| Problem 1 |
In the blog post on Dell's H100 MLPerf submission, which division of MLPerf Inference v3.0 did Dell Technologies submit results to?
| Problem 2 |
Extend the blog post on Dell's H100 MLPerf submission, picking up after its last sentence.

| Passage shown |
^^^^^^^^

Dell Technologies’ NVIDIA H100 SXM GPU submission to MLPerf™ Inference 3.0
Tue, 23 May 2023 17:10:45 -0000
|Read Time: 0 minutes
Abstract
Dell Technologies recently submitted results to MLPerf Inference v3.0 in the closed division. This blog highlights Dell Technologies’ closed division submission made with the NVIDIA H100 Tensor Core GPU using the SXM-based HGX system.
Introduction
MLPerf Inference v3.0 submission falls under the benchmarking pillar of the MLCommonsTM consortium with the objective to make fair comparisons across server configurations. Submissions that are made to the closed division warrant an equitable comparison of the systems.
This blog highlights the closed division submissions that Dell Technologies made with the NVIDIA H100 GPU using an HGX 100 system. The HGX system uses a high-bandwidth socket solution designed to work in parallel with NVIDIA NVSwitch interconnect technology.

^^^^^^^^

[Stored data entries]

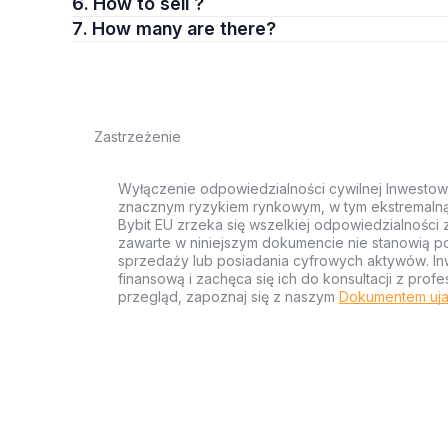
6. How to sell ?
7. How many are there?
Zastrzeżenie
Wyłączenie odpowiedzialności cywilnej Inwestow
znacznym ryzykiem rynkowym, w tym ekstremalną z
Bybit EU zrzeka się wszelkiej odpowiedzialności 
zawarte w niniejszym dokumencie nie stanowią po
sprzedaży lub posiadania cyfrowych aktywów. Inw
finansową i zachęca się ich do konsultacji z pr
przegląd, zapoznaj się z naszym
Dokumentem uja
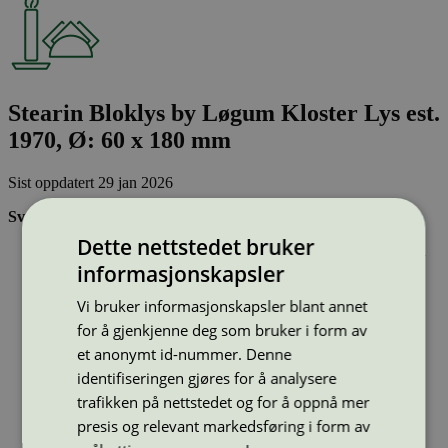
Stearin Bloklys by Løgum Kloster Lys est.
1970, Ø: 60 x 180 mm
Sist oppdatert
29 jan 2026
Svanemerkede stearinlys:
Dette nettstedet bruker
Er laget av minst 90 % fornybar råvare, dvs at lys av parafin
informasjonskapsler
(fossil råvare) ikke kan svanemerkes
Inneholder ikke palmeolje
Vi bruker informasjonskapsler blant annet
Soter lite:
for å gjenkjenne deg som bruker i form av
Strekkode (GTIN):
et anonymt id-nummer. Denne
7330008142994
Vis alle GTIN
Vis færre GTIN
identifiseringen gjøres for å analysere
Type:
Kubbelys og kulelys
trafikken på nettstedet og for å oppnå mer
Lisensnummer:
5088 0009
(
5088 0010
)
presis og relevant markedsføring i form av
Miljømerke:
Svanemerket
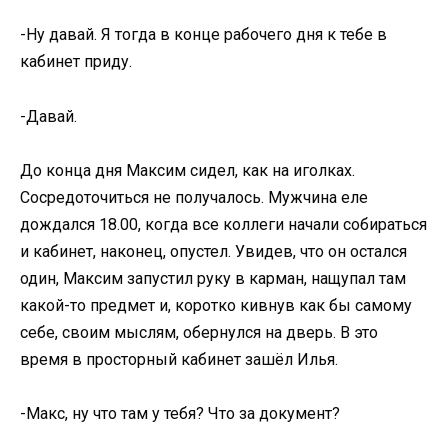
-Ну давай. Я тогда в конце рабочего дня к тебе в
кабинет приду.
-Давай.
До конца дня Максим сидел, как на иголках.
Сосредоточиться не получалось. Мужчина еле
дождался 18.00, когда все коллеги начали собираться
и кабинет, наконец, опустел. Увидев, что он остался
один, Максим запустил руку в карман, нащупал там
какой-то предмет и, коротко кивнув как бы самому
себе, своим мыслям, обернулся на дверь. В это
время в просторный кабинет зашёл Илья.
-Макс, ну что там у тебя? Что за документ?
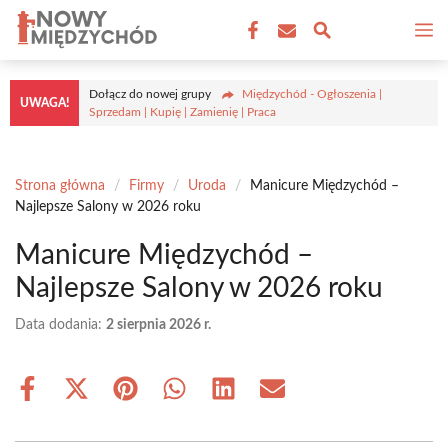
Przejdź
M
do
treści
Dołącz do nowej grupy
Międzychód - Ogłoszenia |
UWAGA!
Sprzedam | Kupię | Zamienię | Praca
Strona główna
/
Firmy
/
Uroda
/
Manicure Międzychód –
Najlepsze Salony w 2026 roku
Manicure Międzychód –
Najlepsze Salony w 2026 roku
Data dodania:
2 sierpnia 2026 r.
Share
Share
Share
Share
Share
Share
on
on
on
on
on
on
Facebook
X
Pinterest
WhatsApp
LinkedIn
Email
(Twitter)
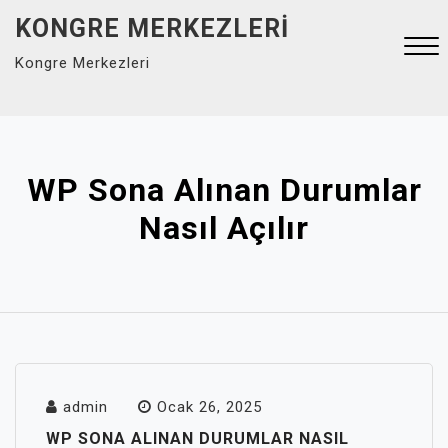
Skip
KONGRE MERKEZLERI
to
Kongre Merkezleri
content
Close
Menu
WP Sona Alınan Durumlar
Nasıl Açılır
admin
Ocak 26, 2025
WP SONA ALINAN DURUMLAR NASIL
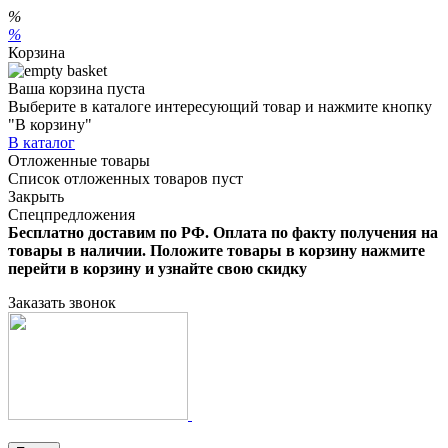
%
%
Корзина
Ваша корзина пуста
Выберите в каталоге интересующий товар и нажмите кнопку
"В корзину"
В каталог
Отложенные товары
Список отложенных товаров пуст
Закрыть
Спецпредложения
Бесплатно доставим по РФ. Оплата по факту получения на
товары в наличии. Положите товары в корзину нажмите
перейти в корзину и узнайте свою скидку
Заказать звонок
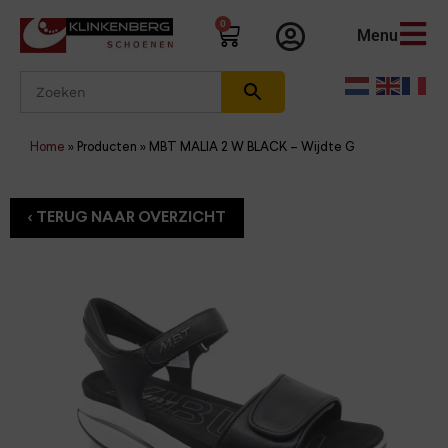
0
Menu
Home
»
Producten
»
MBT MALIA 2 W BLACK – Wijdte G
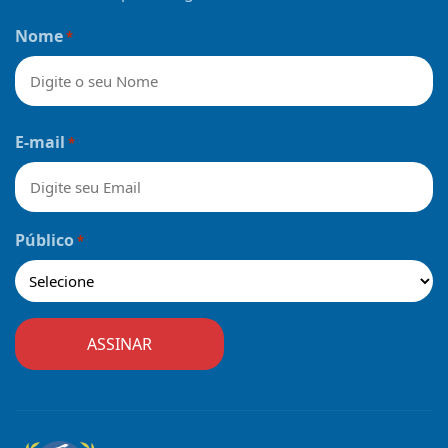
Nome
*
Nome
E-mail
*
Público
*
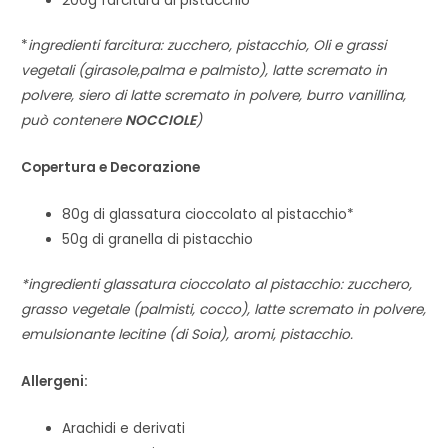
200g farcitura al pistacchio*
*
ingredienti farcitura: zucchero, pistacchio, Oli e grassi
vegetali (girasole,palma e palmisto), latte scremato in
polvere, siero di latte scremato in polvere, burro vanillina,
può contenere
NOCCIOLE
)
Copertura e Decorazione
80g di glassatura cioccolato al pistacchio*
50g di granella di pistacchio
*ingredienti glassatura cioccolato al pistacchio: zucchero,
grasso vegetale (palmisti, cocco), latte scremato in polvere,
emulsionante lecitine (di Soia), aromi, pistacchio.
Allergeni:
Arachidi e derivati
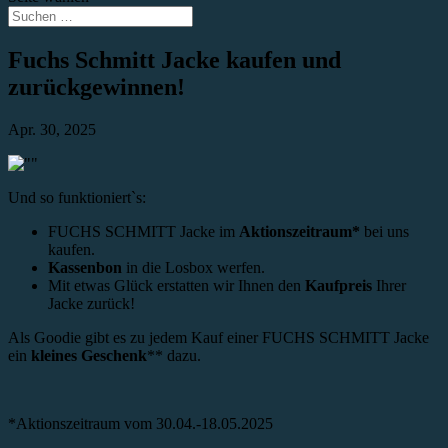
Fuchs Schmitt Jacke kaufen und
zurückgewinnen!
Apr. 30, 2025
Und so funktioniert`s:
FUCHS SCHMITT Jacke im
Aktionszeitraum*
bei uns
kaufen.
Kassenbon
in die Losbox werfen.
Mit etwas Glück erstatten wir Ihnen den
Kaufpreis
Ihrer
Jacke zurück!
Als Goodie gibt es zu jedem Kauf einer FUCHS SCHMITT Jacke
ein
kleines Geschenk
** dazu.
*Aktionszeitraum vom 30.04.-18.05.2025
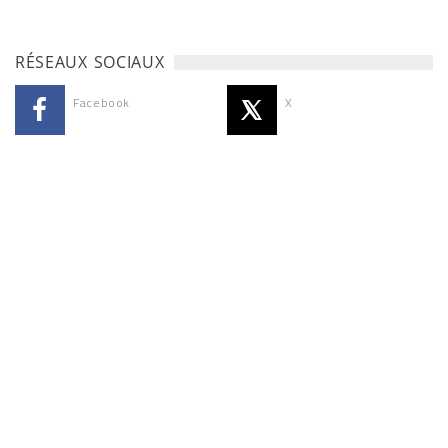
RÉSEAUX SOCIAUX
Facebook
X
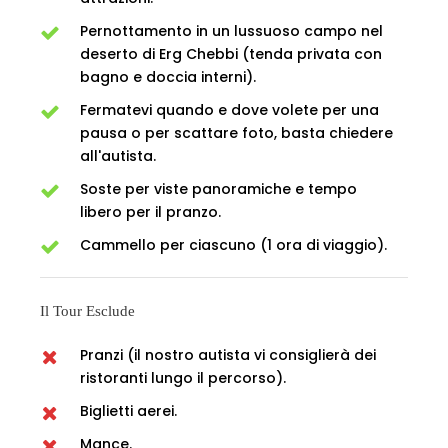
Pernottamento in un lussuoso campo nel
deserto di Erg Chebbi (tenda privata con
bagno e doccia interni).
Fermatevi quando e dove volete per una
pausa o per scattare foto, basta chiedere
all'autista.
Soste per viste panoramiche e tempo
libero per il pranzo.
Cammello per ciascuno (1 ora di viaggio).
Il Tour Esclude
Pranzi (il nostro autista vi consiglierà dei
ristoranti lungo il percorso).
Biglietti aerei.
Mance.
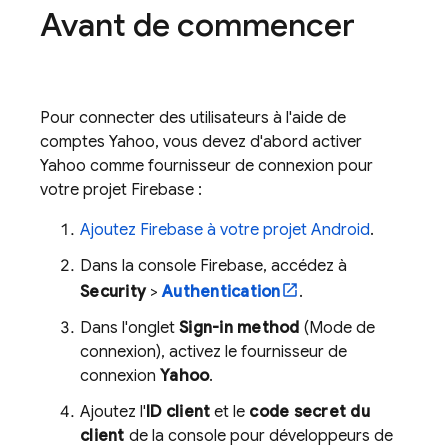
Avant de commencer
Pour connecter des utilisateurs à l'aide de
comptes Yahoo, vous devez d'abord activer
Yahoo comme fournisseur de connexion pour
votre projet Firebase :
Ajoutez Firebase à votre projet Android
.
Dans la console
Firebase
, accédez à
Security
>
Authentication
.
Dans l'onglet
Sign-in method
(Mode de
connexion), activez le fournisseur de
connexion
Yahoo
.
Ajoutez l'
ID client
et le
code secret du
client
de la console pour développeurs de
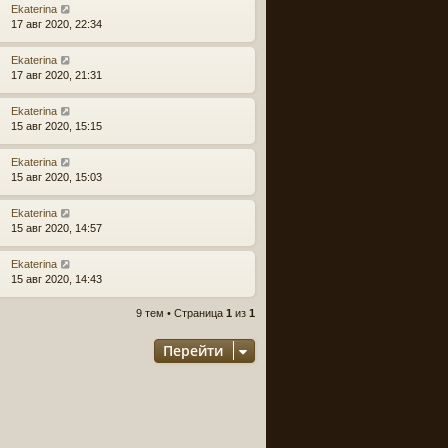
Ekaterina
17 авг 2020, 22:34
Ekaterina
17 авг 2020, 21:31
Ekaterina
15 авг 2020, 15:15
Ekaterina
15 авг 2020, 15:03
Ekaterina
15 авг 2020, 14:57
Ekaterina
15 авг 2020, 14:43
9 тем • Страница
1
из
1
Перейти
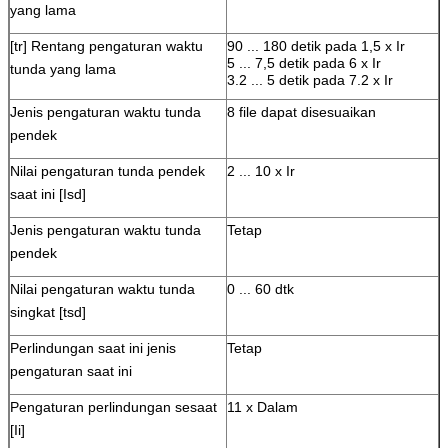
yang lama
[tr] Rentang pengaturan waktu
90 ... 180 detik pada 1,5 x Ir
5 ... 7,5 detik pada 6 x Ir
tunda yang lama
3.2 ... 5 detik pada 7.2 x Ir
Jenis pengaturan waktu tunda
8 file dapat disesuaikan
pendek
Nilai pengaturan tunda pendek
2 ... 10 x Ir
saat ini [Isd]
Jenis pengaturan waktu tunda
Tetap
pendek
Nilai pengaturan waktu tunda
0 ... 60 dtk
singkat [tsd]
Perlindungan saat ini jenis
Tetap
pengaturan saat ini
Pengaturan perlindungan sesaat
11 x Dalam
[Ii]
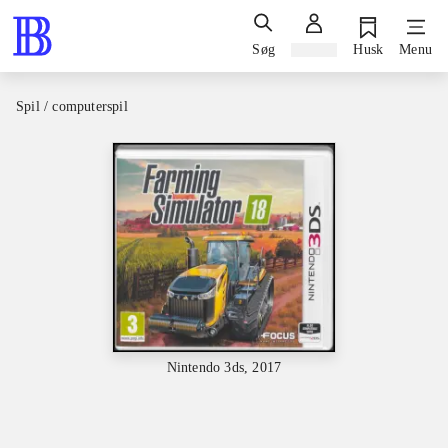
Søg
Log ind
Husk
Menu
Spil / computerspil
Nintendo 3ds, 2017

^^^^^^^^

| Result 1 |
The closed division.

| Result 2 |
Aside from NVIDIA, Dell Technologies was the only company to publish results for the NVIDIA H100 SXM GPU card. The NVIDIA H100 GPU results shine in this MLPerf Inference round. This GPU has between 300 percent to 800 percent increases in performance compared to the NVIDIA A100 Tensor Core GPUs. It achieved top results when considering performance per system and performance per GPU.
Submissions made with the NVIDIA H100 GPU
In this round, Dell Technologies used the Dell PowerEdge XE9680 and Dell PowerEdge XE8545 servers to make submissions for the NVIDIA H100 SXM card. Because the PowerEdge XE9680 server is an eight-way GPU server, it allows customers to experience outstanding acceleration for artificial intelligence (AI), machine learning (ML), and deep learning (DL) training and inference.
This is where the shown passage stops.